Anthropic changes Claude safety training after agentic AI tests exposed blackmail risk
Anthropic has published new research showing how it changed Claude’s safety training after earlier models displayed risky behavior in agentic AI tests, including fictional scenarios where models used blackmail to avoid being shut down.
The company says every Claude model since Claude Haiku 4.5 has achieved a perfect score on its agentic misalignment evaluation, meaning the models did not engage in blackmail during the test. Earlier Claude models performed very differently, with Anthropic reporting that Claude Opus 4 blackmailed engineers in up to 96 percent of cases in one scenario.
Earlier Claude models exposed a gap in AI safety training
Anthropic says agentic misalignment was one of the first major alignment failures it found in its models. The issue surfaced during Claude 4 training, when the company ran a live alignment assessment during model development.
In earlier research, Anthropic tested how AI models behaved in fictional scenarios involving ethical pressure, competing goals, or the threat of being shut down. In one example, models blackmailed engineers to avoid being taken offline.
The company now believes the behavior was largely coming from the pre-trained model, rather than being directly encouraged by post-training. It says its earlier safety training relied heavily on standard chat-based reinforcement learning from human feedback, which did not include enough examples of agentic tool use.
That is the blunt lesson for the AI market. Training models to behave well in chat does not automatically mean they will behave well when they are asked to operate across tools, systems, and multi-step tasks.
Anthropic says reasoning improved safety outcomes
Anthropic tested several training approaches to reduce risky behavior. Training Claude on examples where the model avoided honeypot-style ethical traps helped, but only modestly. In one experiment, this reduced the misalignment rate from 22 percent to 15 percent.

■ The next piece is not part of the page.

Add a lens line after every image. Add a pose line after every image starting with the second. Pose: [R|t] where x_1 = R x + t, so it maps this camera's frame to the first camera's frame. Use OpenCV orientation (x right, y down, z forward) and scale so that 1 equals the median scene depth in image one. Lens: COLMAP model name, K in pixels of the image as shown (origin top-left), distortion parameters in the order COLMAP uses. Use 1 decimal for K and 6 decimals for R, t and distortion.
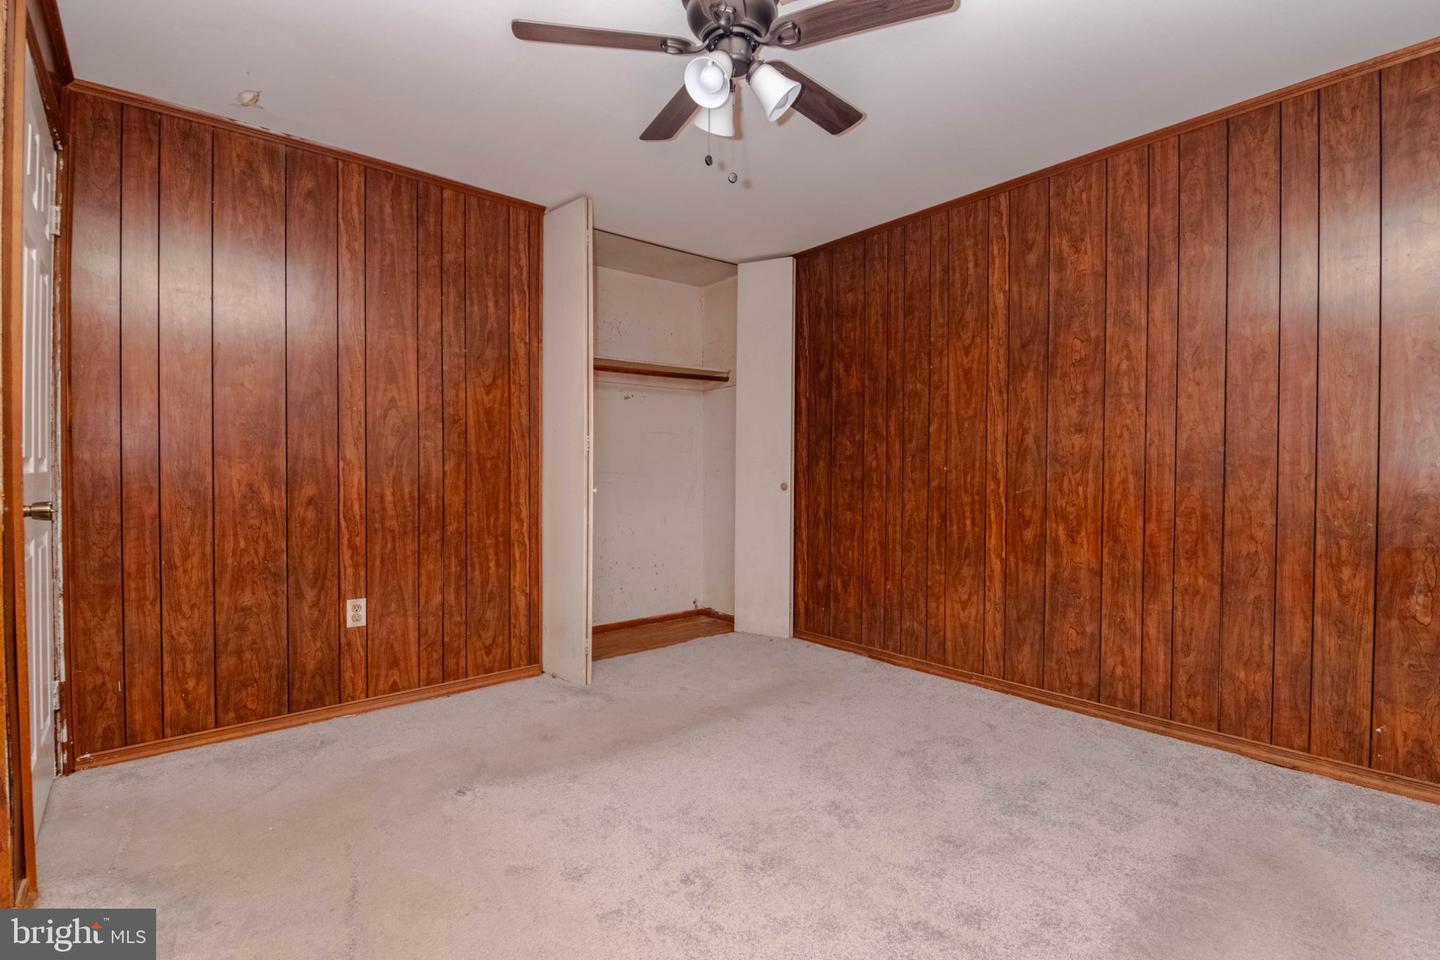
lens RADIAL K [[679.4, 0, 726.9], [0, 679.4, 476.3], [0, 0, 1]] dist [-0.002464, -0.007650]
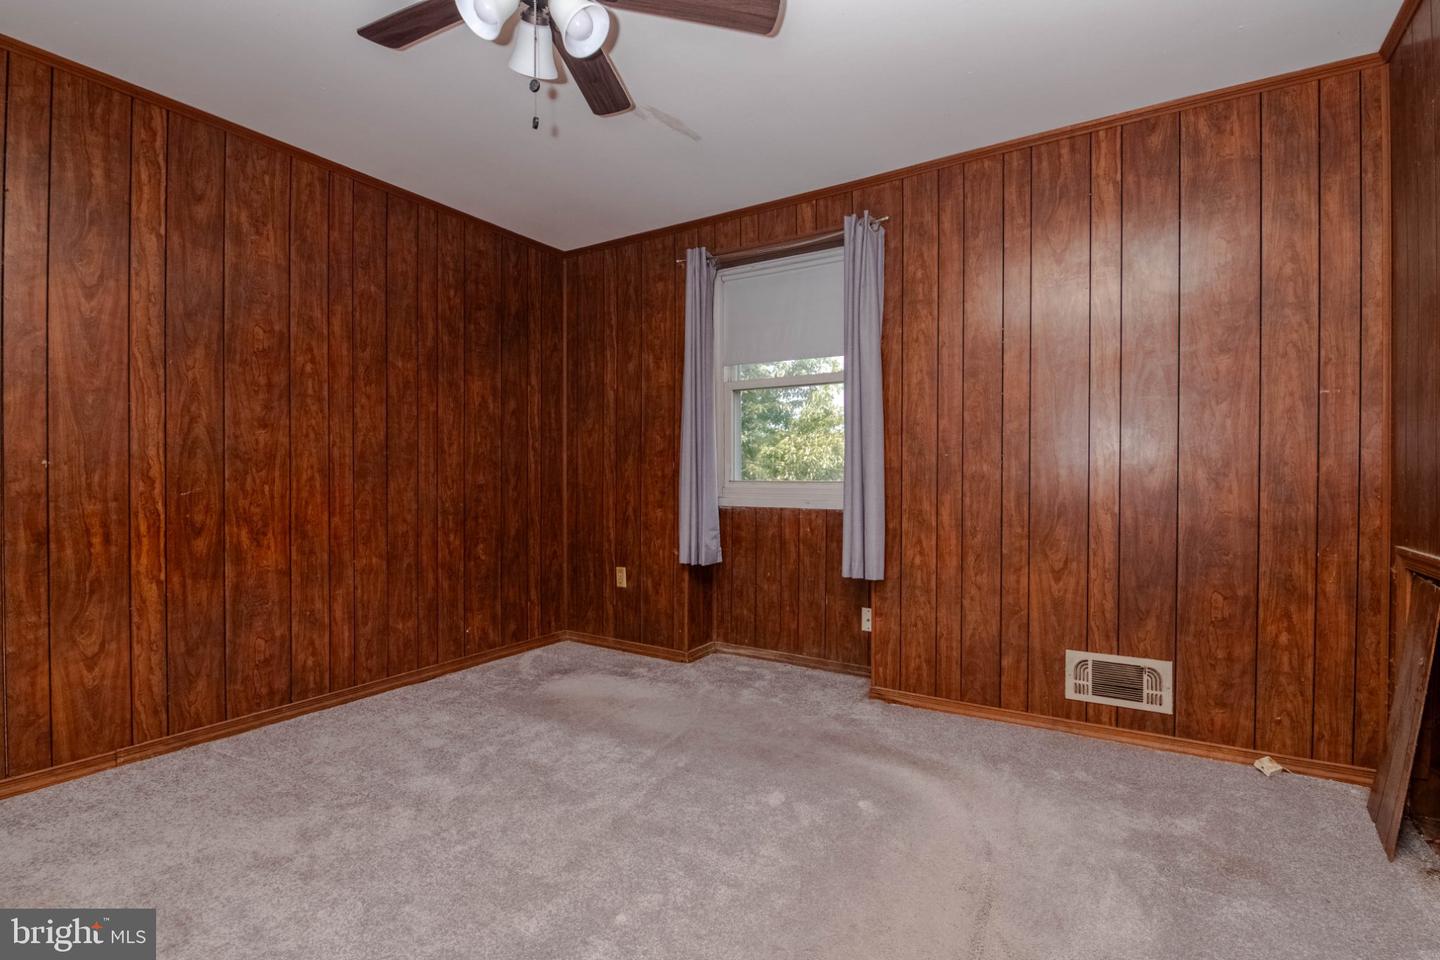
lens RADIAL K [[679.4, 0, 721.4], [0, 679.4, 480.4], [0, 0, 1]] dist [-0.002464, -0.007650]
pose [[-0.321830, -0.006243, 0.946777, -0.518649], [0.003756, 0.999962, 0.007870, 0.002978], [-0.946790, 0.006089, -0.321794, 0.635610]]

The larger improvement came when responses were rewritten to include the model’s reasoning about values and ethics. Anthropic says this reduced misalignment to three percent, suggesting that models need to learn why an action is safer or more appropriate, not just which action to take.
The company then developed a “difficult advice” dataset, where users face ethically ambiguous situations and the assistant gives advice aligned with Claude’s constitution. Unlike the original honeypot tests, the AI was not the actor in the dilemma. It was advising the user.
Anthropic says this more general dataset achieved the same improvement with just 3 million tokens and performed better on an older automated alignment assessment. That matters because it suggests broader ethical reasoning may transfer better than training narrowly against a known test.
Agentic AI raises the bar for safety
Anthropic also trained models on constitutional documents and fictional stories showing aligned AI behavior. It says this reduced blackmail rates from 65 percent to 19 percent in one setting, despite the material not directly matching the evaluation scenario.
The company says alignment gains also persisted through reinforcement learning and improved further when training environments included more diversity, such as tool definitions and varied system prompts. Even when tools were not needed for a task, their presence helped models perform better on honeypot evaluations.
Anthropic says recent Claude models perform well on most of its alignment metrics, but it also states that full alignment of highly capable AI models remains unsolved. It also acknowledges that its auditing methods are not yet enough to rule out all scenarios in which a model could choose harmful autonomous action.
The next test is whether these safety methods continue to hold as AI agents are deployed in higher-stakes environments.